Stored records
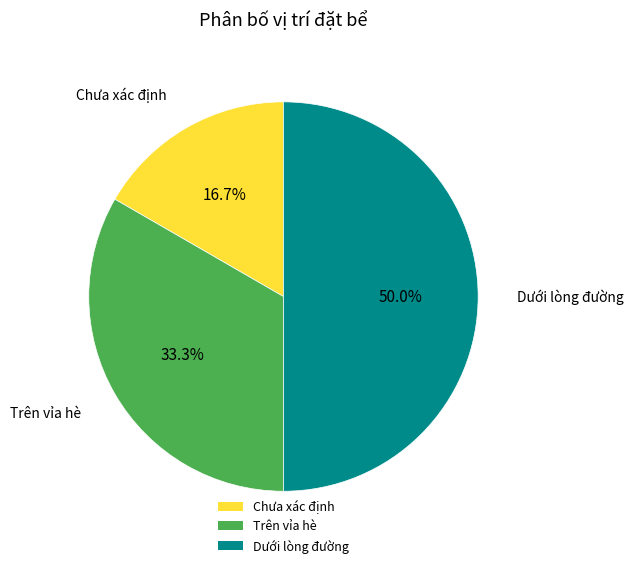

Count the number of slices in the pie.

3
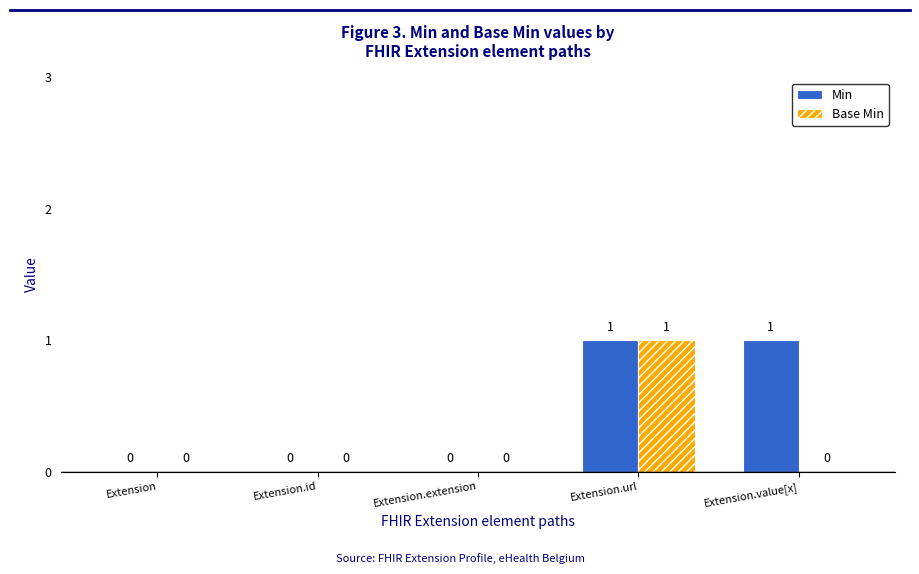

Reading left to right, list all the values displayed in this chart.

Min: Extension=0	Extension.id=0	Extension.extension=0	Extension.url=1	Extension.value[x]=1
Base Min: Extension=0	Extension.id=0	Extension.extension=0	Extension.url=1	Extension.value[x]=0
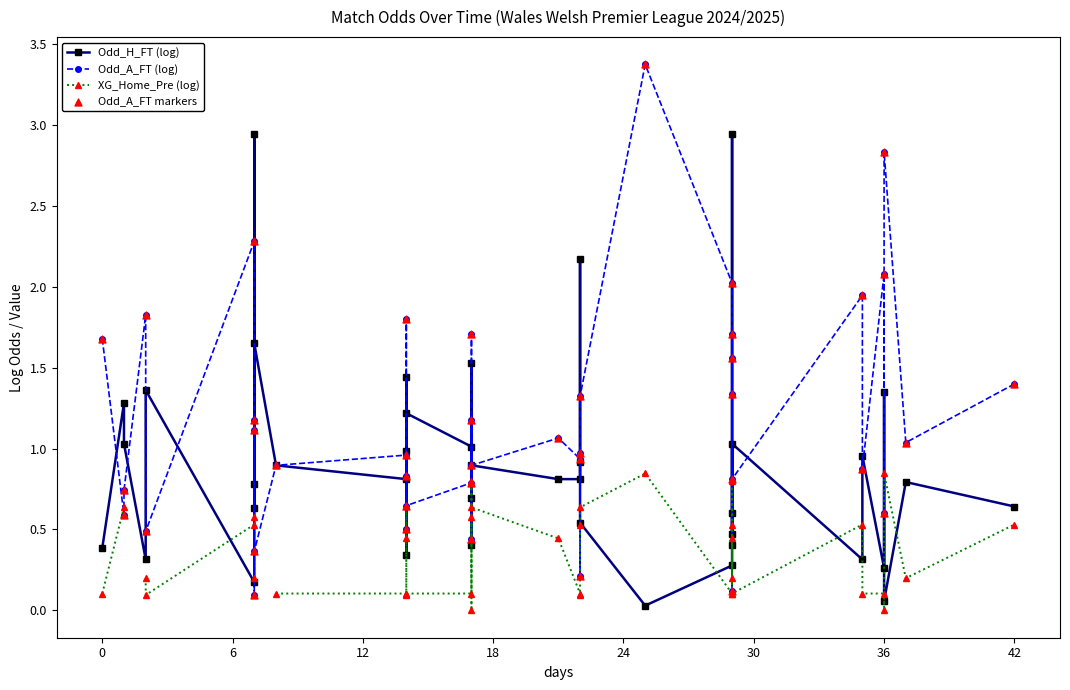

Which series has the widest spread of Y values?

Odd_A_FT (log)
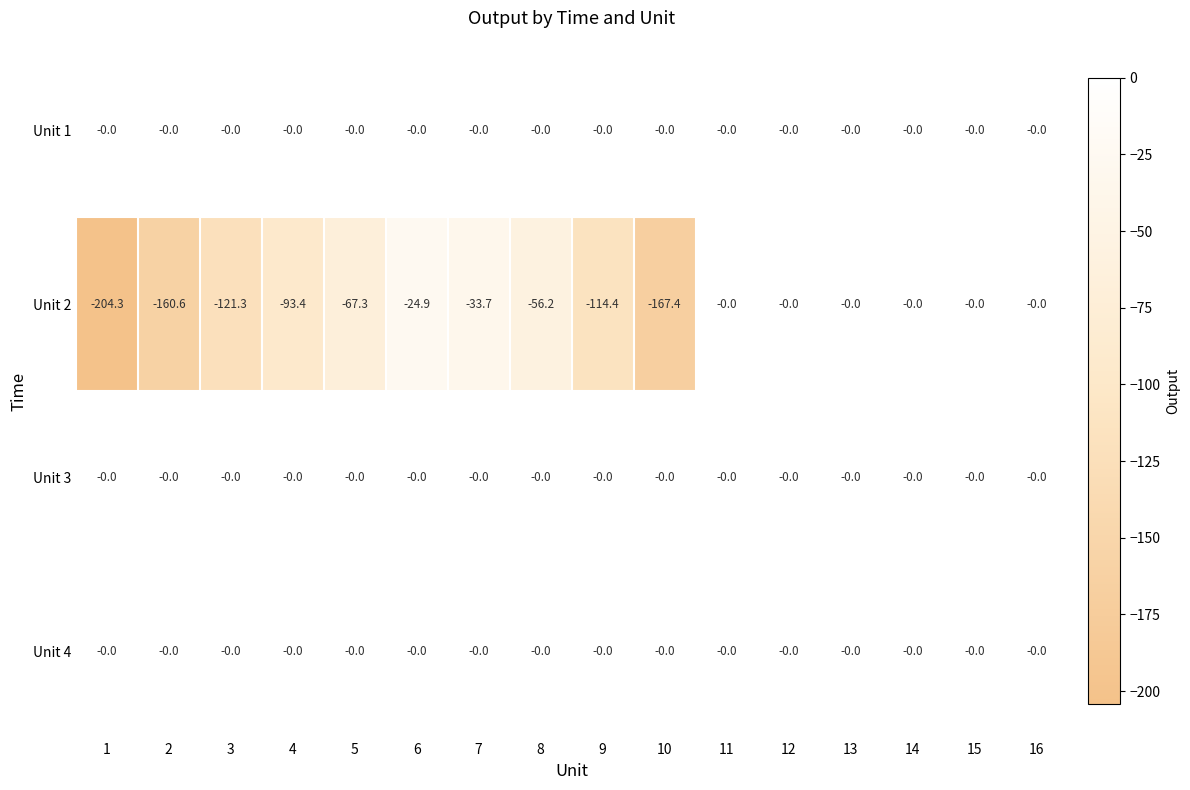

What is the difference between the maximum and minimum values in the Unit 2 series?

204.3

▶ _Assignment_
Lay out every line of the data above as a JSON list of strings, with one string per line. Omit blank lines and the picture lines.

▶ _Exercise output_
[
  "Count the number of slices in the pie.",
  "3",
  "Reading left to right, list all the values displayed in this chart.",
  "Min: Extension=0\tExtension.id=0\tExtension.extension=0\tExtension.url=1\tExtension.value[x]=1",
  "Base Min: Extension=0\tExtension.id=0\tExtension.extension=0\tExtension.url=1\tExtension.value[x]=0",
  "Which series has the widest spread of Y values?",
  "Odd_A_FT (log)",
  "What is the difference between the maximum and minimum values in the Unit 2 series?",
  "204.3"
]